WHAT IS REQUIRED> Return each record word for word and omit the pictures.

=== Section Start ===

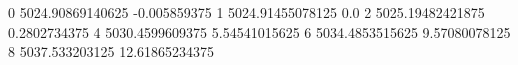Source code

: 0 5024.90869140625 -0.005859375
1 5024.91455078125 0.0
2 5025.19482421875 0.2802734375
4 5030.4599609375 5.54541015625
6 5034.4853515625 9.57080078125
8 5037.533203125 12.61865234375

=== Section End ===

ANSWER SECTION>
Source code

: 0 5024.90869140625 -0.005859375
1 5024.91455078125 0.0
2 5025.19482421875 0.2802734375
4 5030.4599609375 5.54541015625
6 5034.4853515625 9.57080078125
8 5037.533203125 12.61865234375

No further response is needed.